Experts deny that drilling brings down gas prices, despite how often Republicans claim to have the “silver bullet.” Now, the Associated Press reports that an analysis of 36 years of Energy Information Administration data shows “no statistical correlation” between domestic oil production and gas prices.
U.S. oil production is back to the same level it was in March 2003, when gas cost $2.10 per gallon when adjusted for inflation. But that’s not what prices are now.
That’s because oil is a global commodity and U.S. production has only a tiny influence on supply. Factors far beyond the control of a nation or a president dictate the price of gasoline.
When you put the inflation-adjusted price of gas on the same chart as U.S. oil production since 1976, the numbers sometimes go in the same direction, sometimes in opposite directions.

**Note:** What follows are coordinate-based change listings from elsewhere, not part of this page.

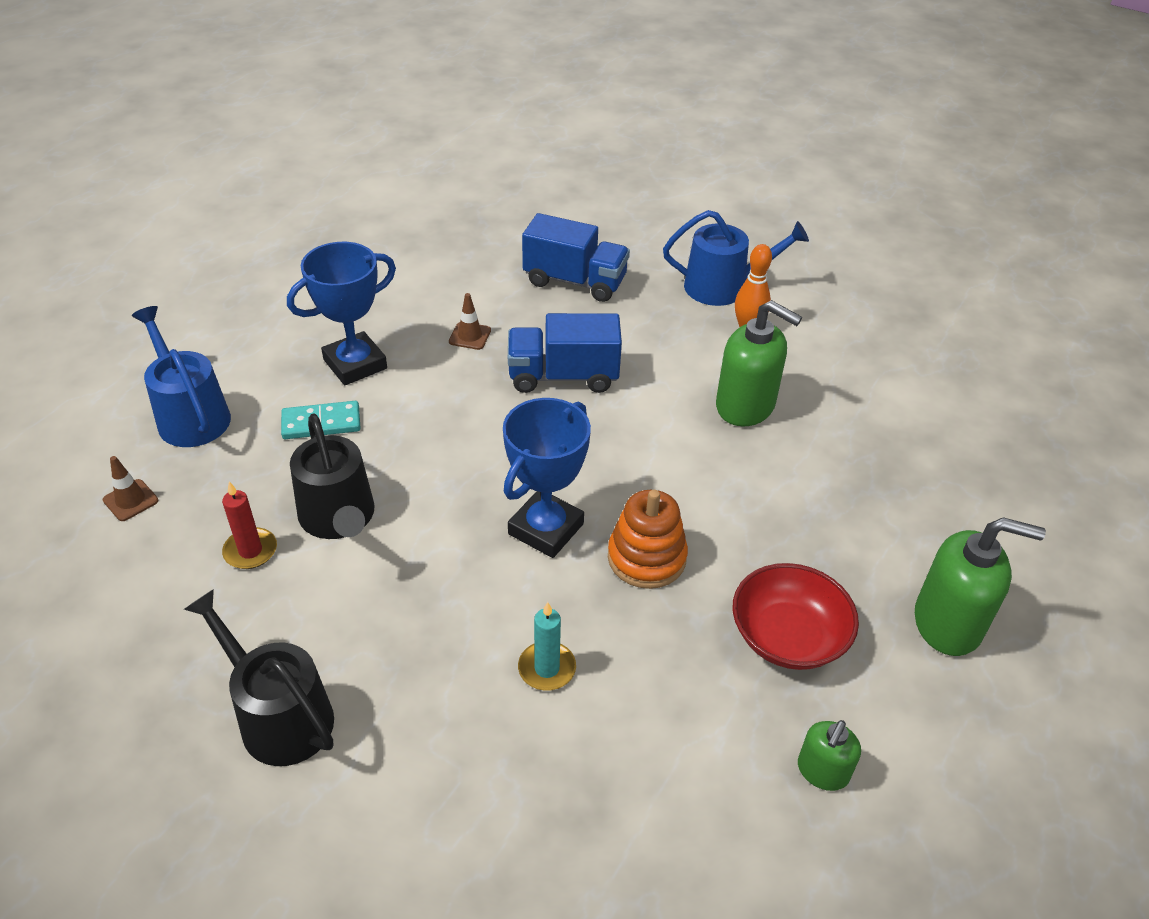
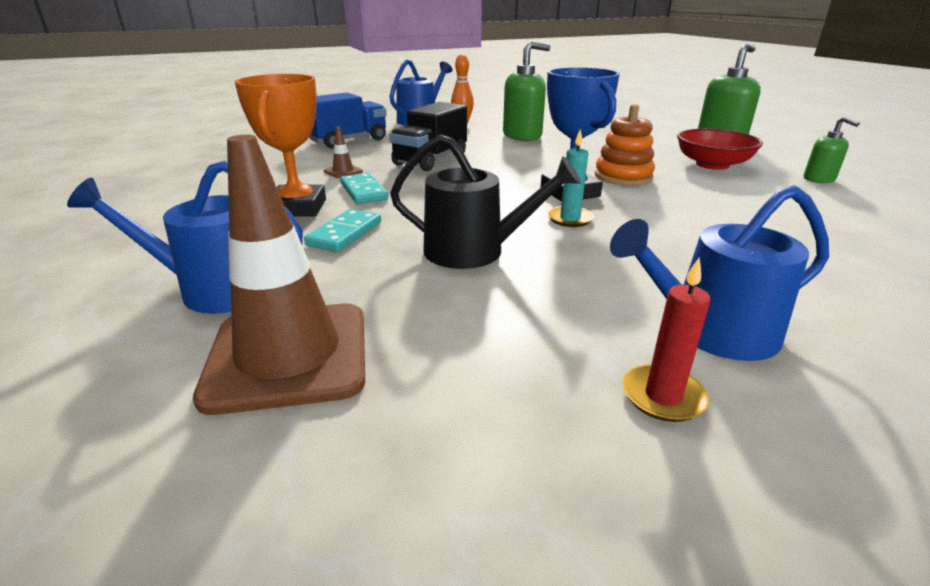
camera: 55 degrees left, 15 degrees down
brown traffic cone [103,456,158,521] -> brown traffic cone [193,135,365,415], size x2.47
black watering can [184,589,334,766] -> blue watering can [610,185,829,361]
red candle [222,482,277,569] -> red candle moved to [622,257,711,422]
blue trophy [287,242,396,385] -> orange trophy [235,74,326,217]
blue truck [508,313,622,393] -> black truck [389,102,467,171]
turquoise candle [518,602,576,691] -> turquoise candle moved to [547,129,594,227]
none -> turquoise domino [340,173,388,204]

If drilling for more oil meant lower prices, the lines on the chart would consistently go in opposite directions. A basic statistical measure of correlation found no link between the two, and outside statistical experts confirmed those calculations.

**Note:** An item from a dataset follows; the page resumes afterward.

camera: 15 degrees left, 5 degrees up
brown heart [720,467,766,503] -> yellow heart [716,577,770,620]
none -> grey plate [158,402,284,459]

Domestic oil production is at its highest level in eight years. According to the AP, if drilling dictated gas prices, they should already be at the $2 Republicans promise. However, gas prices fluctuate based on a variety of factors, including speculation and tensions in the Middle East.
These facts haven’t stopped Republicans from rallying around “drill, baby, drill.” President Barack Obama quipped last week on the GOP’s drilling fever: “I guess there’s some empty spots where we’re not drilling. We’re not at the National Mall. We’re not drilling at your house.”